**Structured page parsing data:**
BEGIN
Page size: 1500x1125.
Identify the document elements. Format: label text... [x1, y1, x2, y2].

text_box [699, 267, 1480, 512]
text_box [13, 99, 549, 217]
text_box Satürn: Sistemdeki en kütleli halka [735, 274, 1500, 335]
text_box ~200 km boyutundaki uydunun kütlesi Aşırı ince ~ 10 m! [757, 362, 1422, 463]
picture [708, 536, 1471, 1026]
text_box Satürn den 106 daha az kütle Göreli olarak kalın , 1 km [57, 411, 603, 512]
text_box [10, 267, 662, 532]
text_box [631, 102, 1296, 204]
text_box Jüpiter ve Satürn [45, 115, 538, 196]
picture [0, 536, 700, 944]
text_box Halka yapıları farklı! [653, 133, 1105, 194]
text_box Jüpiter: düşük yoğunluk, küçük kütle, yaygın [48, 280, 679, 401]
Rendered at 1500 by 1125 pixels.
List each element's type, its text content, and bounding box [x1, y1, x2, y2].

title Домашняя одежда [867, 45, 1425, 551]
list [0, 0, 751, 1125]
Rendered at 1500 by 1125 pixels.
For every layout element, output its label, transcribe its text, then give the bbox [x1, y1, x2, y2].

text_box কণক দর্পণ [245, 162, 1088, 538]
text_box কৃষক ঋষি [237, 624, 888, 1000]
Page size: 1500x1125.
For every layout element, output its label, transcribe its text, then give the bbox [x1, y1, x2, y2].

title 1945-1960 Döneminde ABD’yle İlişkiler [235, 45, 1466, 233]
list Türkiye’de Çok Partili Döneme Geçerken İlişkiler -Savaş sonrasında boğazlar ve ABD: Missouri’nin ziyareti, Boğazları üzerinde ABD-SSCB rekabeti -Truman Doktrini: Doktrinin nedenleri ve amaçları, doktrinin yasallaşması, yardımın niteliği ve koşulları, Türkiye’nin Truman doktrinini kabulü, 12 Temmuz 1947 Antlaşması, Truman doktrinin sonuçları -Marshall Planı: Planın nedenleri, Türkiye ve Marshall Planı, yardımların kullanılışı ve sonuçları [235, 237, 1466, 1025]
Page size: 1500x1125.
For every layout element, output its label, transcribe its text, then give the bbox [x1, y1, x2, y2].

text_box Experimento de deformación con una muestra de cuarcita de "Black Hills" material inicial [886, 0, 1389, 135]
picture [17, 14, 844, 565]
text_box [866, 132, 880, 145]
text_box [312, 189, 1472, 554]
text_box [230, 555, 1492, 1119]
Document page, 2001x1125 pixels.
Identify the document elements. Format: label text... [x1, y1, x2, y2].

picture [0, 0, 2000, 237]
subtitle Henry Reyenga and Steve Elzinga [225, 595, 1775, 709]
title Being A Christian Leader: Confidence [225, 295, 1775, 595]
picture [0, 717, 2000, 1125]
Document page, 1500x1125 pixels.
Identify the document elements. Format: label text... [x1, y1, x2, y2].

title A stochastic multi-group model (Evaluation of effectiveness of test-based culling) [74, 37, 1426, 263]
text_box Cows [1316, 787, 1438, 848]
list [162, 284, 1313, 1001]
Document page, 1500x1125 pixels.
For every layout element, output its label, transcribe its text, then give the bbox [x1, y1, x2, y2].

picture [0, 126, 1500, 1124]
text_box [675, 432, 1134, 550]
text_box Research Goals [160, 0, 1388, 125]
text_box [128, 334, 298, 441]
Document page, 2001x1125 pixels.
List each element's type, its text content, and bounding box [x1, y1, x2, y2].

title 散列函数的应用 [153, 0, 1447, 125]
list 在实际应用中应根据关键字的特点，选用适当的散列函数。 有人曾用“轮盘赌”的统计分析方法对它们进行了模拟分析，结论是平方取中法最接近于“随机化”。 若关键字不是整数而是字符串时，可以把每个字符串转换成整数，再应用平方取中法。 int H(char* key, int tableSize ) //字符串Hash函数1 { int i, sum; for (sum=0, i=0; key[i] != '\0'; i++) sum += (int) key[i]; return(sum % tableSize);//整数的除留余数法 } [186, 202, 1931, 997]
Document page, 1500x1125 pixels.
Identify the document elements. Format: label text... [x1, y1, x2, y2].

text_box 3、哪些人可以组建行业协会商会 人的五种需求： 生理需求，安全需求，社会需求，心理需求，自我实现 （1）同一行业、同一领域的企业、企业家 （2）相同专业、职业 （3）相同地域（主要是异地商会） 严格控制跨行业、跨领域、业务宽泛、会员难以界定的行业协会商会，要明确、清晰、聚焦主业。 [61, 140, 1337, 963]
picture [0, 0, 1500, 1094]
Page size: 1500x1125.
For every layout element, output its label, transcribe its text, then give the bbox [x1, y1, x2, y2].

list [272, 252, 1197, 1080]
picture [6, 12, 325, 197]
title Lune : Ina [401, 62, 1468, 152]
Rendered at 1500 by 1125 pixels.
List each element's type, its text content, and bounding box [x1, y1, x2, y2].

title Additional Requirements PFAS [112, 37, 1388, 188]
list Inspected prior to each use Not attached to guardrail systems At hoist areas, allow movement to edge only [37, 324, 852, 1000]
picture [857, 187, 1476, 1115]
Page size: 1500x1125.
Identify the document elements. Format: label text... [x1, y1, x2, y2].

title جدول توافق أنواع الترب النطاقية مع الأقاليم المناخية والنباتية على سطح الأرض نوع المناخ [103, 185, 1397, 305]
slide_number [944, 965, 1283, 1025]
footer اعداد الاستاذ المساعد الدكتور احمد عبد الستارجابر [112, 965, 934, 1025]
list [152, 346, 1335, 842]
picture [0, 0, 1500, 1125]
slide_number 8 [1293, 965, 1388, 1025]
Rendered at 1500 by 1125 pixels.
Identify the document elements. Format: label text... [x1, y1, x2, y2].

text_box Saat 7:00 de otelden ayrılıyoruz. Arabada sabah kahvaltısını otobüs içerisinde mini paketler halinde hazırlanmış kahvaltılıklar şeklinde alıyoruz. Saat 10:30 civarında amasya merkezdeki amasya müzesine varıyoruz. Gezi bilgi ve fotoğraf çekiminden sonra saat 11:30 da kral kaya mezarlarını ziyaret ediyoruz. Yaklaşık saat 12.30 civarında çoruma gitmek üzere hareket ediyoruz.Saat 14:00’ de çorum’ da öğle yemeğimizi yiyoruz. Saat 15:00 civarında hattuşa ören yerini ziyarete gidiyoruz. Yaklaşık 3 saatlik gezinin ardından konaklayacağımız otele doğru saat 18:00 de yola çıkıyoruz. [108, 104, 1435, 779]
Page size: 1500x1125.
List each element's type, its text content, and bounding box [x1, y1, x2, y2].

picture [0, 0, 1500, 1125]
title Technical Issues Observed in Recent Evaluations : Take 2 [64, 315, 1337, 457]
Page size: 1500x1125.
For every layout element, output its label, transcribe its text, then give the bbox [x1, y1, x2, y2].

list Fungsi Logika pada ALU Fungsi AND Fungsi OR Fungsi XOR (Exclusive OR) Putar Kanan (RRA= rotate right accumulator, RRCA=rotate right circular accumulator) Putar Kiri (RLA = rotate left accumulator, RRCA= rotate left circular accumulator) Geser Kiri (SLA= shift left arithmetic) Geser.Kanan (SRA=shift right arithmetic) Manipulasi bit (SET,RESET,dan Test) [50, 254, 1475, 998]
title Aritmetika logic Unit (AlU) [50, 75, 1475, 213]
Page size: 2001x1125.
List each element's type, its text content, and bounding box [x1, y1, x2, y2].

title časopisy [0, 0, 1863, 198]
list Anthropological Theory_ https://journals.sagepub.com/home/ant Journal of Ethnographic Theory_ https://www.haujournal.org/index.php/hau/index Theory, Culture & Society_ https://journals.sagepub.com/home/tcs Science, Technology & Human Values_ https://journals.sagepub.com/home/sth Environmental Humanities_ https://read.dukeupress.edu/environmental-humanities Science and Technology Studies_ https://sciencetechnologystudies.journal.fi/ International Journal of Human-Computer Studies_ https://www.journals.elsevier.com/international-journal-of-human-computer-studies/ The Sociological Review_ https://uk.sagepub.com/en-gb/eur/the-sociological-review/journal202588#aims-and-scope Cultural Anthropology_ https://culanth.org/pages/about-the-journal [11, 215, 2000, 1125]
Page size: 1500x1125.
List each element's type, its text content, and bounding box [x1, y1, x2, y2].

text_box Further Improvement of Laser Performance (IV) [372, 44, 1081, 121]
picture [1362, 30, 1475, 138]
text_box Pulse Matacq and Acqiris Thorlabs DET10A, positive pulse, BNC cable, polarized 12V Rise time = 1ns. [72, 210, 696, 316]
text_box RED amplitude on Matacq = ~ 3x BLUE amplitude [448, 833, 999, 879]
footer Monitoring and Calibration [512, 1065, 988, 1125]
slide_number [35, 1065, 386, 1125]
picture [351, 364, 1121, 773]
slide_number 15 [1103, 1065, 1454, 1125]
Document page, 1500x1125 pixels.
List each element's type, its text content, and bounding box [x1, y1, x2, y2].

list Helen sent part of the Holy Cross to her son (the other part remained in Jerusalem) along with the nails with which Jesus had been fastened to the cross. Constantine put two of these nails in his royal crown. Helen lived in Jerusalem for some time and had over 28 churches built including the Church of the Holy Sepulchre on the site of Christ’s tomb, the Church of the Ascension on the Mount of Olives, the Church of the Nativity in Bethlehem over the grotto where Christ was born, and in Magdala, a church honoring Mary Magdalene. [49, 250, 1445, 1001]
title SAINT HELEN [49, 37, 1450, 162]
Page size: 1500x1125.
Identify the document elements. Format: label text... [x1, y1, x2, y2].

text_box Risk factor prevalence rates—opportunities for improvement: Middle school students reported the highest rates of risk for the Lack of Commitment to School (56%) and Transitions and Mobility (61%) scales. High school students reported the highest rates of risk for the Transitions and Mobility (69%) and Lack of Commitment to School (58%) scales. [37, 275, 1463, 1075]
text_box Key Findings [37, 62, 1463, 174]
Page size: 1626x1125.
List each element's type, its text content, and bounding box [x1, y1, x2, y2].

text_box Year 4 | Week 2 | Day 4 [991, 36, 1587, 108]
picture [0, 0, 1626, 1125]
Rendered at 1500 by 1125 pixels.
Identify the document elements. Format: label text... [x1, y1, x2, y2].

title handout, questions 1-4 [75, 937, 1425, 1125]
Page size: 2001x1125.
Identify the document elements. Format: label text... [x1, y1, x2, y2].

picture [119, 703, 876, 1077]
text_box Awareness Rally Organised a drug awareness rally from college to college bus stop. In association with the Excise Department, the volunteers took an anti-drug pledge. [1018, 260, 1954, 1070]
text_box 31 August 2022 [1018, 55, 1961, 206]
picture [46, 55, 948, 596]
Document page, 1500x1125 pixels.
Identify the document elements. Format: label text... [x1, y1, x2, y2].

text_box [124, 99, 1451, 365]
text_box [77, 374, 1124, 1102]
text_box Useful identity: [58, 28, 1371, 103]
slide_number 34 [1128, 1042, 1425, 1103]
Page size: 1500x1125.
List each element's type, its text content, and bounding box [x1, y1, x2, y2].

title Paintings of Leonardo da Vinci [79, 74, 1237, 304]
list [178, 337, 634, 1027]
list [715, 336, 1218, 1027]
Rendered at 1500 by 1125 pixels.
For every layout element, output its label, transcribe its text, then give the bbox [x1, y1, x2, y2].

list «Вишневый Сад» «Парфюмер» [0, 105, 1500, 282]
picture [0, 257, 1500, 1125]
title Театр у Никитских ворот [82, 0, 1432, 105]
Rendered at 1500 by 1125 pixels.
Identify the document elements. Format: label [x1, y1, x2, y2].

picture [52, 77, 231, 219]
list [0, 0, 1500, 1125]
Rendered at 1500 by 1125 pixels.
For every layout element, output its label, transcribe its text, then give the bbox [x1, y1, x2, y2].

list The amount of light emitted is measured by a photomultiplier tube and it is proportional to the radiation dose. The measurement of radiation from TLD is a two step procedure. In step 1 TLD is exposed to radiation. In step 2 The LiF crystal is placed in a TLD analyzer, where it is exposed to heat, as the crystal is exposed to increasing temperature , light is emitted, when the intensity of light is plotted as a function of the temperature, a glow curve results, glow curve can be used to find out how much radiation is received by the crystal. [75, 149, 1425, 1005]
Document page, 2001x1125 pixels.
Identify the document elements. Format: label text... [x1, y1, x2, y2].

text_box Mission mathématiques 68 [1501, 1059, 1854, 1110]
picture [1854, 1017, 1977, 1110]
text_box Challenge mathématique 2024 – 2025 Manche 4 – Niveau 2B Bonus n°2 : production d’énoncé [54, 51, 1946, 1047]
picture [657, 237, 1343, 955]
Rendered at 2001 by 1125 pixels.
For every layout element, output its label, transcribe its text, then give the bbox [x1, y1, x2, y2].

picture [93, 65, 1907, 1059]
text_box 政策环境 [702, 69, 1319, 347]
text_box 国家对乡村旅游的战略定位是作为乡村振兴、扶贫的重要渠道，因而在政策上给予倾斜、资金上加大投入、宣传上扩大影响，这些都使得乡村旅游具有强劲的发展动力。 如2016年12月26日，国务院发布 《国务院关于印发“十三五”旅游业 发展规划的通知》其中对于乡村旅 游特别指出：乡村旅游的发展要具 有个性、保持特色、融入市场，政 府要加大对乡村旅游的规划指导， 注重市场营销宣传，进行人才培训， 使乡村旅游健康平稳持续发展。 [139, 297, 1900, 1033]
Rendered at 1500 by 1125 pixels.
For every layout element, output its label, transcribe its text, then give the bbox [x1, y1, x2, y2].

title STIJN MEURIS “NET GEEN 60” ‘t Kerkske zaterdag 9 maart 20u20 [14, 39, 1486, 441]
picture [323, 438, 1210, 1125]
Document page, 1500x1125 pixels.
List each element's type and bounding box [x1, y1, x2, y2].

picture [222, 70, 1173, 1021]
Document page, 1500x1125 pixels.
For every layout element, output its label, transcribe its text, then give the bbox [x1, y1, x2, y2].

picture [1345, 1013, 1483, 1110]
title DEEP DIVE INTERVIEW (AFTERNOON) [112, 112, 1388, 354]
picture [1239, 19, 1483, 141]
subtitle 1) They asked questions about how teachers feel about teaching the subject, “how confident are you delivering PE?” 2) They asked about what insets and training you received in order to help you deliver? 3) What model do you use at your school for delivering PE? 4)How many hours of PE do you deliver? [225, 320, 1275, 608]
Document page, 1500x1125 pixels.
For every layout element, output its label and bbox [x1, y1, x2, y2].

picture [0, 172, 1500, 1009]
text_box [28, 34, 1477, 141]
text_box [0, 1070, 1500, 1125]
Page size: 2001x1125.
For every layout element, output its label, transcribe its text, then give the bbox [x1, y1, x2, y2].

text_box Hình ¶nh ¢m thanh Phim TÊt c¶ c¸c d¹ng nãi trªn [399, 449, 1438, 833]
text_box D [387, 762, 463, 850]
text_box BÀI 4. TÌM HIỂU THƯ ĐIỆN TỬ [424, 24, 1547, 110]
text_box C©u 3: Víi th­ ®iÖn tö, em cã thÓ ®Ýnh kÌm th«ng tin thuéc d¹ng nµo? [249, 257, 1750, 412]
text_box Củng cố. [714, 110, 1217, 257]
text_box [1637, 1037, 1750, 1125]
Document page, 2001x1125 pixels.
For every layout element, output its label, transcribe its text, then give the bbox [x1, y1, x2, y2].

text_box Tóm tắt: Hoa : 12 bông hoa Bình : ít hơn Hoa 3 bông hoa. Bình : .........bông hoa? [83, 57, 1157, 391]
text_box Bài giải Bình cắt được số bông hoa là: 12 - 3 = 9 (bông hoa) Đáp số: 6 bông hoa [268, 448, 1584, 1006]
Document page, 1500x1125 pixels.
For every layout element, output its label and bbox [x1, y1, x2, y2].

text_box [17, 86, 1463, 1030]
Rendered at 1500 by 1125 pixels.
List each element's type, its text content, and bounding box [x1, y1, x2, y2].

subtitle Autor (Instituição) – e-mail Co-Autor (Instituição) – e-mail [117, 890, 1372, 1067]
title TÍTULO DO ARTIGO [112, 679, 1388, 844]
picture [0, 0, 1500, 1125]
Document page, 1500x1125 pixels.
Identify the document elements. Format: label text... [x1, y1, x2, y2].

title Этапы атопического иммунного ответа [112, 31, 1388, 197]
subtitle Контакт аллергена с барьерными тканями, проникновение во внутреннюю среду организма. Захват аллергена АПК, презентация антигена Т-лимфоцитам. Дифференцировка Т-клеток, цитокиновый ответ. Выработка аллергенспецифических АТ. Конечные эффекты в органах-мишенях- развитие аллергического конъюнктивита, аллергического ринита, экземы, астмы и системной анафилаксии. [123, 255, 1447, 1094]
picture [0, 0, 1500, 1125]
END
Send back the lines of the records word for word, from the very first through the line containing "list [0, 0, 751, 1125]".

**RESULT OF THIS TASK:**
Page size: 1500x1125.
Identify the document elements. Format: label text... [x1, y1, x2, y2].

text_box [699, 267, 1480, 512]
text_box [13, 99, 549, 217]
text_box Satürn: Sistemdeki en kütleli halka [735, 274, 1500, 335]
text_box ~200 km boyutundaki uydunun kütlesi Aşırı ince ~ 10 m! [757, 362, 1422, 463]
picture [708, 536, 1471, 1026]
text_box Satürn den 106 daha az kütle Göreli olarak kalın , 1 km [57, 411, 603, 512]
text_box [10, 267, 662, 532]
text_box [631, 102, 1296, 204]
text_box Jüpiter ve Satürn [45, 115, 538, 196]
picture [0, 536, 700, 944]
text_box Halka yapıları farklı! [653, 133, 1105, 194]
text_box Jüpiter: düşük yoğunluk, küçük kütle, yaygın [48, 280, 679, 401]
Rendered at 1500 by 1125 pixels.
List each element's type, its text content, and bounding box [x1, y1, x2, y2].

title Домашняя одежда [867, 45, 1425, 551]
list [0, 0, 751, 1125]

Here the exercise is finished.